The Plomin 1 coal power plant started work in 1969, back in the days when Croatia still had its own coal reserves. It was supposed to comply with EU pollution control regulations by the end of 2017 or close, under the terms of Croatia’s EU accession agreement. Being only 115 MW, it was hardly worth the investment, and so it was planned to close.

In reality, a fire got there first. In May 2017 the plant was seriously damaged and stopped working. Late that year the Ministry of Environmental Protection and Energy first announced that HEP, the Croatian state electricity company, had applied for an extension of the plant’s environmental permit and that it plans to extend the plant’s lifetime for another 15-20 years.   Croatian environmental groups Zelena akcija, Zelena Istra and Greenpeace Croatia argue that the plant is already closed and should not be raised from the dead.

But the Ministry is acting as if it is a functional plant that just needs its permit extended. Recently, it published a draft permit on its website for public comments, after which it will decide whether to go ahead with issuing a new permit.

Not even an environmental impact assessment has been carried out for the plant. In 2018 the expert background paper for the resurrection project claimed that it had, but it was actually referring to the study done for a completely different project, the now forgotten 500 MW Plomin C.

After environmental groups exposed this deception, the Ministry has now changed its story, saying that no environmental impact assessment needs to be done. This is based on the incorrect argument that the new project would automatically be better for the environment than the “existing” plant. But the existing plant is not operational, and thus not emitting pollutants, so the proposal would actually add new pollution compared to the current situation.

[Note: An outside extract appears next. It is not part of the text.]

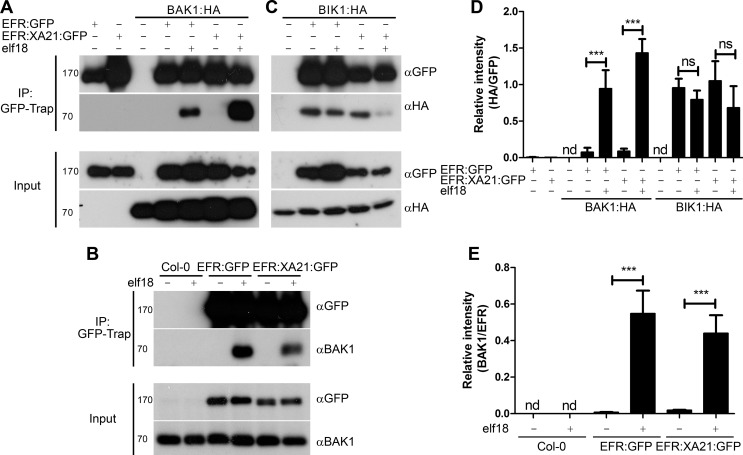
Dynamic association of EFR and the EFR:XA21 chimera with BAK1 and BIK1 in planta.A. Co-immunoprecipitation of transiently-expressed EFR:GFP and EFR:XA21:GFP with BAK1:HA in N. benthamiana. Leaves were treated with 100 nM elf18 (+) or mock treated with water (−) for 10 min. Immunoprecipitation (IP) was performed with GFP-Trap agarose beads. Western blots were performed with HRP-conjugated anti-GFP and anti-HA antibodies. Experiments were performed at least twice with similar results. B. Co-immunoprecipitation with BAK1 in A. thaliana Col-0 and efr-1 transgenic homozygous lines stably expressing EFR:GFP or EFR:XA21:GFP under the control of the 35S promoter. Leaves were treated with 100 nM elf18 (+) or mock treated with water (−) for 10 min. Immunoprecipitation (IP) was performed with GFP-Trap agarose beads. Western blots were performed with HRP-conjugated anti-GFP, anti-HA or anti-BAK1 antibodies. Experiments were performed at least twice with similar results. C. Co-immunoprecipitation of transiently-expressed EFR:GFP and EFR:XA21:GFP with BIK1:HA in N. benthamiana. Leaves were treated with 100 nM elf18 (+) or mock treated with water (−) for 10 min. Immunoprecipitation (IP) was performed with GFP-Trap agarose beads. Western blots were performed with HRP-conjugated anti-GFP and anti-HA antibodies. Experiments were performed at least twice with similar results. D, E. Quantitation of data presented in A and C. Values are the average ratio of BAK:HA or BIK:HA to EFR:GFP ±SE (n = 3). Asterisks indicate statistical significance of mock compared to elf18 treated, p < 0.001 (Student’s t-test). ns is not significant at p <0.05. nd is not determined.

For this reason, if the Ministry goes ahead with issuing the environmental permit, we will have no other choice than to submit a lawsuit against the decision.

As well as coal’s climate impacts, air pollution from coal power plants has been demonstrated to cause premature deaths as well as respiratory diseases. Croatia, as a small economy with only two relatively small coal plants, is well-placed to speed up its energy transition but has so far dragged its feet instead of capitalising on this opportunity to bolster its clean, green image.